Now the world is thronging up again. A recent trip to the shopping mall reminded me how awful shopping malls are. Why did we ever do this? Surely it makes no sense to ever buy anything you can’t buy online. Not anymore.

The queues outside Kmart at midnight the day before restrictions were lifted, tell another story, however.

Now that we can shop, gather and travel again, will we snap back? Or have we been bent so out of shape that is impossible?

Public transport is busy again, but business districts and the CBD are still on the ghostly side. “There are fewer options for lunch!” you think, and then you remember that’s because there are so many small businesses that didn’t survive.

Empty streets: business districts and the CBD are still on the ghostly side. Credit:Peter Rae

What has happened to all those people? Where are they now?

Children are back at school, but the school gate chat is masked and socially distant, and lots of children and teenagers are having difficulties readjusting, as though they have forgotten how to be.

The school communities, like the church, club and sporting communities, had to go online and are now desiccated; Humpty Dumpty-like and hard to put back together.

For those of us who missed the theatre, live shows, the joy of being entertained in a crowd, those pleasures are creeping back.

God knows we need them to return. The arts sector was decimated and then largely forgotten by a government that laments the loss of a single fossil-fuel job but seemed impervious to actors, musicians, or lighting technicians being laid off.

But how will the performers feel when they look out onto a masked audience? How will they know we are smiling? There will be no full houses because most theatres are not going back to full capacity, and no box offices because it’s all contactless now.

Going back to the pub, the bar, the restaurant, feels exciting. Everyone is a chatterbox. It’s as though we have forgotten the rules of engagement and want to blurt out our excitement at just being together. After whiling away so many formless hours, we have no time to waste!

It is thrilling to pay a bill, it is thrilling to order another round, it is thrilling to gulp in the stories of your friends and leave no topic uncovered.

Friends share a drink and a laugh at the Kings Cross Hotel.Credit:Rhett Wyman

But still, the streets are not quite the same.

People are still not out in the numbers they were, and plans are still on hold. Many plans have been given up altogether.

They say the Spanish flu pandemic brought on the abandon of the Roaring Twenties. Give us some of that abandon, I say.

Did the lockdown transform us? Certainly, we can’t go back to how we were.

Together with climate change and Chinese expansionism, it feels like the pandemic is just one of the cluster of real, grown-up problems humanity now faces. They are all such blastedly existential threats!

Yes, the Cold War was bad, but it was a more controllable risk than the ferocity of nature, and, importantly, nuclear war never broke out.

An article in The Atlantic this week noted that Americans, ahead of us in terms of pandemic stages, are still suffering anxiety and depression at high rates, despite the easing of lockdown and restrictions.

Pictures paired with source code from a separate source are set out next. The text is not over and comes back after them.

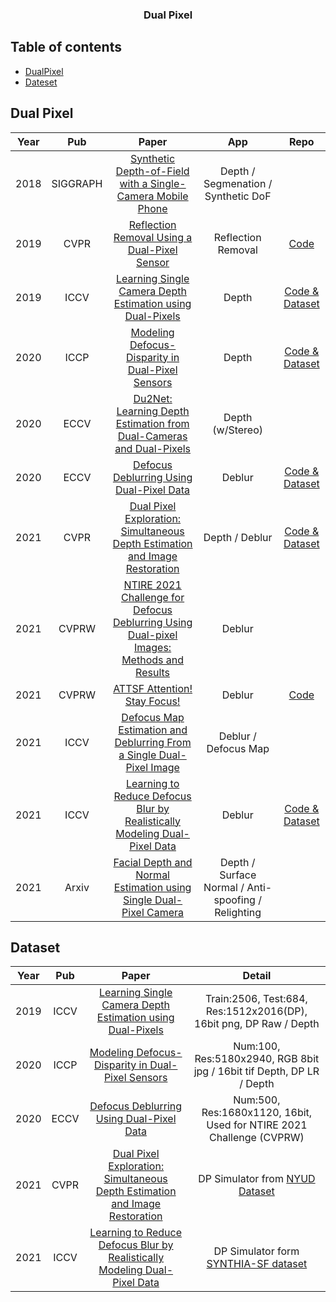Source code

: <!--A curated list of resources for Image and Video Deblurring-->
<!-- PROJECT LOGO -->
<p align="center">
  <h3 align="center">Dual Pixel</h3>
</p>

## Table of contents

- [DualPixel](#dualpixel)
- [Dateset](#dataset)

## Dual Pixel
|Year|Pub|Paper|App|Repo|
|:---:|:---:|:---:|:---:|:---:|
|2018|SIGGRAPH|[Synthetic Depth-of-Field with a Single-Camera Mobile Phone](https://arxiv.org/abs/1806.04171)|Depth / Segmenation / Synthetic DoF||
|2019|CVPR|[Reflection Removal Using a Dual-Pixel Sensor](https://abhijithpunnappurath.github.io/dprr.html)|Reflection Removal|[Code](https://github.com/abhijithpunnappurath/dprr)|
|2019|ICCV|[Learning Single Camera Depth Estimation using Dual-Pixels](https://arxiv.org/abs/1904.05822)|Depth|[Code & Dataset](https://github.com/google-research/google-research/tree/master/dual_pixels)|
|2020|ICCP|[Modeling Defocus-Disparity in Dual-Pixel Sensors](https://abhijithpunnappurath.github.io/ICCP2020.pdf)|Depth|[Code & Dataset](https://github.com/abhijithpunnappurath/dual-pixel-defocus-disparity)|
|2020|ECCV|[Du2Net: Learning Depth Estimation from Dual-Cameras and Dual-Pixels](https://augmentedperception.github.io/du2net/)|Depth (w/Stereo)||
|2020|ECCV|[Defocus Deblurring Using Dual-Pixel Data](https://www.eecs.yorku.ca/~abuolaim/eccv_2020_dp_defocus_deblurring/)|Deblur|[Code & Dataset](https://github.com/Abdullah-Abuolaim/defocus-deblurring-dual-pixel)|
|2021|CVPR|[Dual Pixel Exploration: Simultaneous Depth Estimation and Image Restoration](https://openaccess.thecvf.com/content/CVPR2021/html/Pan_Dual_Pixel_Exploration_Simultaneous_Depth_Estimation_and_Image_Restoration_CVPR_2021_paper.html)|Depth / Deblur|[Code & Dataset](https://github.com/panpanfei/Dual-Pixel-Exploration-Simultaneous-Depth-Estimation-and-Image-Restoration)|
|2021|CVPRW|[NTIRE 2021 Challenge for Defocus Deblurring Using Dual-pixel Images: Methods and Results](https://openaccess.thecvf.com/content/CVPR2021W/NTIRE/html/Abuolaim_NTIRE_2021_Challenge_for_Defocus_Deblurring_Using_Dual-Pixel_Images_Methods_CVPRW_2021_paper.html)|Deblur||
|2021|CVPRW|[ATTSF Attention! Stay Focus!](https://arxiv.org/abs/2104.07925)|Deblur|[Code](https://github.com/tuvovan/ATTSF)|
|2021|ICCV|[Defocus Map Estimation and Deblurring From a Single Dual-Pixel Image](https://openaccess.thecvf.com/content/ICCV2021/html/Xin_Defocus_Map_Estimation_and_Deblurring_From_a_Single_Dual-Pixel_Image_ICCV_2021_paper.html)|Deblur /  Defocus Map||
|2021|ICCV|[Learning to Reduce Defocus Blur by Realistically Modeling Dual-Pixel Data](https://openaccess.thecvf.com/content/ICCV2021/html/Abuolaim_Learning_To_Reduce_Defocus_Blur_by_Realistically_Modeling_Dual-Pixel_Data_ICCV_2021_paper.html)|Deblur|[Code & Dataset](https://github.com/Abdullah-Abuolaim/recurrent-defocus-deblurring-synth-dual-pixel)|
|2021|Arxiv|[Facial Depth and Normal Estimation using Single Dual-Pixel Camera](https://arxiv.org/abs/2111.12928)|Depth / Surface Normal / Anti-spoofing / Relighting||

## Dataset
|Year|Pub|Paper|Detail|
|:---:|:---:|:---:|:---:|
|2019|ICCV|[Learning Single Camera Depth Estimation using Dual-Pixels](https://github.com/google-research/google-research/tree/master/dual_pixels)|Train:2506, Test:684, Res:1512x2016(DP), 16bit png, DP Raw / Depth|
|2020|ICCP|[Modeling Defocus-Disparity in Dual-Pixel Sensors](https://github.com/abhijithpunnappurath/dual-pixel-defocus-disparity)|Num:100, Res:5180x2940, RGB 8bit jpg / 16bit tif Depth, DP LR / Depth|
|2020|ECCV|[Defocus Deblurring Using Dual-Pixel Data](https://github.com/Abdullah-Abuolaim/defocus-deblurring-dual-pixel)|Num:500, Res:1680x1120, 16bit, Used for NTIRE 2021 Challenge (CVPRW)|
|2021|CVPR|[Dual Pixel Exploration: Simultaneous Depth Estimation and Image Restoration](https://github.com/panpanfei/Dual-Pixel-Exploration-Simultaneous-Depth-Estimation-and-Image-Restoration)|DP Simulator from [NYUD Dataset](https://cs.nyu.edu/~silberman/datasets/nyu_depth_v2.html)|
|2021|ICCV|[Learning to Reduce Defocus Blur by Realistically Modeling Dual-Pixel Data](https://github.com/Abdullah-Abuolaim/recurrent-defocus-deblurring-synth-dual-pixel)|DP Simulator form [SYNTHIA-SF dataset](https://synthia-dataset.net/downloads/)|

One expert quoted talked about “the burden of accumulated adversity” which acts like an ankle weight on the human psyche, geared though we are for resilience and adaptation.

I don’t know if anything has been learned through the lockdowns, or if we have changed fundamentally. I think we have an awareness of fragility that we didn’t before.

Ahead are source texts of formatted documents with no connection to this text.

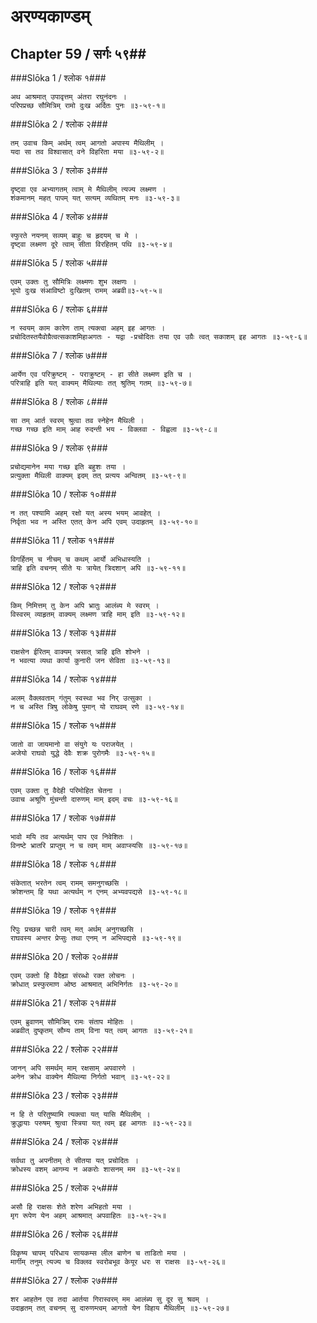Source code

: अरण्यकाण्डम्
===============================


## Chapter 59  / सर्गः ५९##


###Slōka 1 / श्लोक १###


    अथ आश्रमात् उपावृत्तम् अंतरा रघुनंदनः ।
    परिपप्रच्छ सौमित्रिम् रामो दुःख अर्दितः पुनः ॥३-५९-१॥


###Slōka 2 / श्लोक २###


    तम् उवाच किम् अर्थम् त्वम् आगतो अपास्य मैथिलीम् ।
    यदा सा तव विश्वासात् वने विहरिता मया ॥३-५९-२॥


###Slōka 3 / श्लोक ३###


    दृष्ट्वा एव अभ्यागतम् त्वाम् मे मैथिलीम् त्यज्य लक्ष्मण ।
    शंकमानम् महत् पापम् यत् सत्यम् व्यथितम् मनः ॥३-५९-३॥


###Slōka 4 / श्लोक ४###


    स्फुरते नयनम् सव्यम् बाहुः च हृदयम् च मे ।
    दृष्ट्वा लक्ष्मण दूरे त्वाम् सीता विरहितम् पथि ॥३-५९-४॥


###Slōka 5 / श्लोक ५###


    एवम् उक्तः तु सौमित्रिः लक्ष्मणः शुभ लक्षणः ।
    भूयो दुःख संआविष्टो दुःखितम् रामम् अब्रवी॥३-५९-५॥


###Slōka 6 / श्लोक ६###


    न स्वयम् काम कारेण ताम् त्यक्त्वा अहम् इह आगतः ।
    प्रचोदितस्तयैवोग्रैत्वत्सकाशमिहाअगतः - यद्वा -प्रचोदितः तया एव उग्रैः त्वत् सकाशम् इह आगतः ॥३-५९-६॥


###Slōka 7 / श्लोक ७###


    आर्येण एव परिक्रुष्टम् - पराक्रुष्टम् - हा सीते लक्ष्मण इति च ।
    परित्राहि इति यत् वाक्यम् मैथिल्याः तत् श्रुतिम् गतम् ॥३-५९-७॥


###Slōka 8 / श्लोक ८###


    सा तम् आर्त स्वरम् श्रुत्वा तव स्नेहेन मैथिली ।
    गच्छ गच्छ इति माम् आह रुदन्ती भय - विक्लवा - विह्वला ॥३-५९-८॥


###Slōka 9 / श्लोक ९###


    प्रचोद्यमानेन मया गच्छ इति बहुशः तया ।
    प्रत्युक्ता मैथिली वाक्यम् इदम् तत् प्रत्यय अन्वितम् ॥३-५९-९॥


###Slōka 10 / श्लोक १०###


    न तत् पश्यामि अहम् रक्षो यत् अस्य भयम् आवहेत् ।
    निर्वृता भव न अस्ति एतत् केन अपि एवम् उदाहृतम् ॥३-५९-१०॥


###Slōka 11 / श्लोक ११###


    विगर्हितम् च नीचम् च कथम् आर्यो अभिधास्यति ।
    त्राहि इति वचनम् सीते यः त्रायेत् त्रिदशान् अपि ॥३-५९-११॥


###Slōka 12 / श्लोक १२###


    किम् निमित्तम् तु केन अपि भ्रातुः आलंब्य मे स्वरम् ।
    विस्वरम् व्याहृतम् वाक्यम् लक्ष्मण त्राहि माम् इति ॥३-५९-१२॥


###Slōka 13 / श्लोक १३###


    राक्षसेन ईरितम् वाक्यम् त्रसात् त्राहि इति शोभने ।
    न भवत्या व्यथा कार्या कुनारी जन सेविता ॥३-५९-१३॥


###Slōka 14 / श्लोक १४###


    अलम् वैक्लवताम् गंतुम् स्वस्था भव निर् उत्सुका ।
    न च अस्ति त्रिषु लोकेषु पुमान् यो राघवम् रणे ॥३-५९-१४॥


###Slōka 15 / श्लोक १५###


    जातो वा जायमानो वा संयुगे यः पराजयेत् ।
    अजेयो राघवो युद्धे देवैः शक्र पुरोगमैः ॥३-५९-१५॥


###Slōka 16 / श्लोक १६###


    एवम् उक्ता तु वैदेही परिमोहित चेतना ।
    उवाच अश्रूणि मुंचन्ती दारुणम् माम् इदम् वचः ॥३-५९-१६॥


###Slōka 17 / श्लोक १७###


    भावो मयि तव अत्यर्थम् पाप एव निवेशितः ।
    विनष्टे भ्रातरि प्राप्तुम् न च त्वम् माम् अवाप्स्यसि ॥३-५९-१७॥


###Slōka 18 / श्लोक १८###


    संकेतात् भरतेन त्वम् रामम् समनुगच्छसि ।
    क्रोशन्तम् हि यथा अत्यर्थम् न एनम् अभ्यवपद्यसे ॥३-५९-१८॥


###Slōka 19 / श्लोक १९###


    रिपुः प्रच्छन्न चारी त्वम् मत् अर्थम् अनुगच्छसि ।
    राघवस्य अन्तर प्रेप्सुः तथा एनम् न अभिपद्यसे ॥३-५९-१९॥


###Slōka 20 / श्लोक २०###


    एवम् उक्तो हि वैदेह्या संरब्धो रक्त लोचनः ।
    क्रोधात् प्रस्फुरमाण ओष्ठ आश्रमात् अभिनिर्गतः ॥३-५९-२०॥


###Slōka 21 / श्लोक २१###


    एवम् ब्रुवाणम् सौमित्रिम् रामः संताप मोहितः ।
    अब्रवीत् दुष्कृतम् सौम्य ताम् विना यत् त्वम् आगतः ॥३-५९-२१॥


###Slōka 22 / श्लोक २२###


    जानन् अपि समर्थम् माम् रक्षसाम् अपवारणे ।
    अनेन क्रोध वाक्येन मैथिल्या निर्गतो भवान् ॥३-५९-२२॥


###Slōka 23 / श्लोक २३###


    न हि ते परितुष्यामि त्यक्त्वा यत् यासि मैथिलीम् ।
    क्रुद्धायाः परुषम् श्रुत्वा स्त्रिया यत् त्वम् इह आगतः ॥३-५९-२३॥


###Slōka 24 / श्लोक २४###


    सर्वथा तु अपनीतम् ते सीतया यत् प्रचोदितः ।
    क्रोधस्य वशम् आगम्य न अकरोः शासनम् मम ॥३-५९-२४॥


###Slōka 25 / श्लोक २५###


    असौ हि राक्षसः शेते शरेण अभिहतो मया ।
    मृग रूपेण येन अहम् आश्रमात् अपवाहितः ॥३-५९-२५॥


###Slōka 26 / श्लोक २६###


    विकृष्य चापम् परिधाय सायकम्स लील बाणेन च ताडितो मया ।
    मार्गीम् तनुम् त्यज्य च विक्लव स्वरोबभूव केयूर धरः स राक्षसः ॥३-५९-२६॥


###Slōka 27 / श्लोक २७###


    शर आहतेन एव तदा आर्तया गिरास्वरम् मम आलंब्य सु दूर सु श्रवम् ।
    उदाहृतम् तत् वचनम् सु दारुणम्त्वम् आगतो येन विहाय मैथिलीम् ॥३-५९-२७॥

This shows up in spikiness and insecurity in public discourse.

It’s as though we now have a sense of unease, borne from the knowledge of how quickly things can be taken from us.

A particular pre-pandemic memory I returned to during lockdown was a dance floor, early in the morning after a 2019 Christmas party. Dancing. Sweating, hugging, sharing drinks.

Jumping around in a crowded, subterranean space, thinking I should really go home (responsibility always knocking in the back of the mother-brain) but resisting the thought.

So many times since, I have thanked my past self for not going home at a sensible hour that night.

It made me feel so much better about pushing my daughter on the zipline for the umpteenth time, an activity I continue to do, and one which now, strangely, I enjoy, for the simple reason that it makes her happy.